◆ DESCRIPTION OF THE TASK:
The pictures must be left out, while the rest of the data is copied exactly.

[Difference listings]
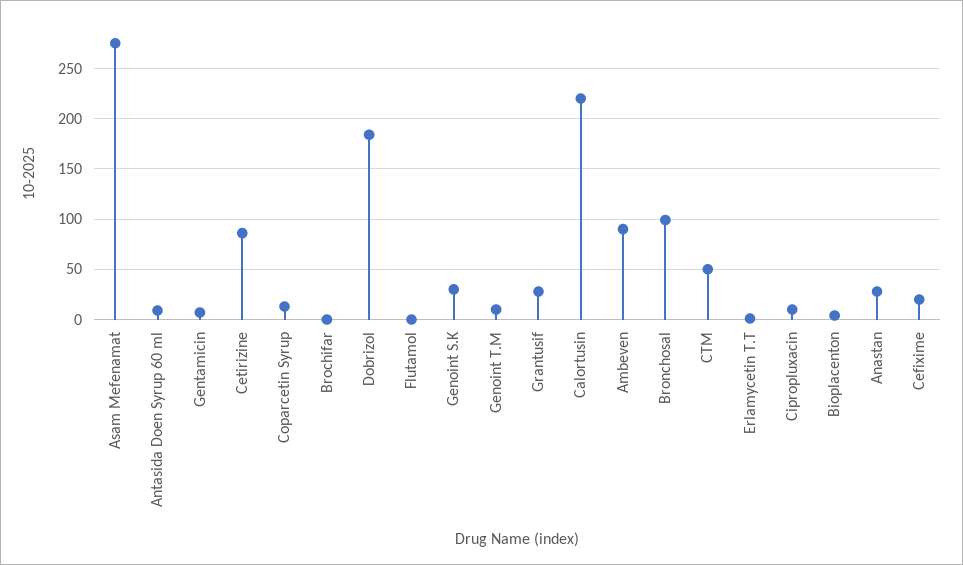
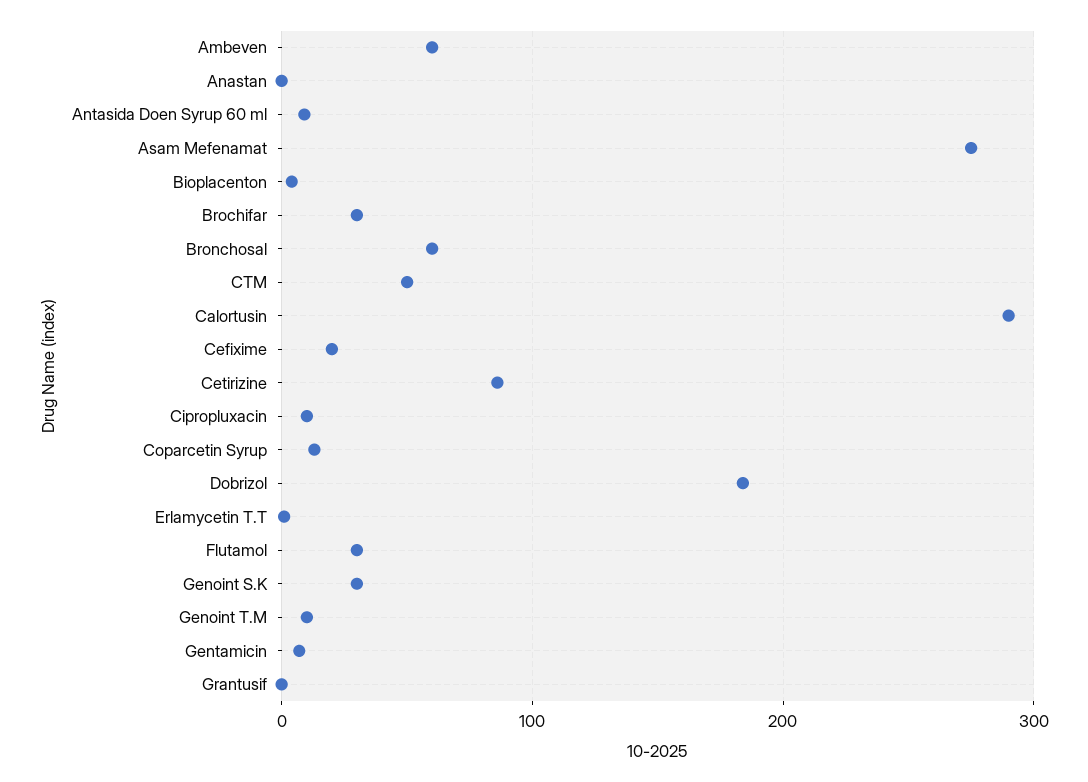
Brochifar: 0 -> 30
Flutamol: 0 -> 30
Grantusif: 30 -> 0
Calortusin: 220 -> 290
Ambeven: 90 -> 60
Bronchosal: 100 -> 60
Anastan: 30 -> 0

◆ RESULT FOR THIS EXERCISE:
Brochifar: 0 -> 30
Flutamol: 0 -> 30
Grantusif: 30 -> 0
Calortusin: 220 -> 290
Ambeven: 90 -> 60
Bronchosal: 100 -> 60
Anastan: 30 -> 0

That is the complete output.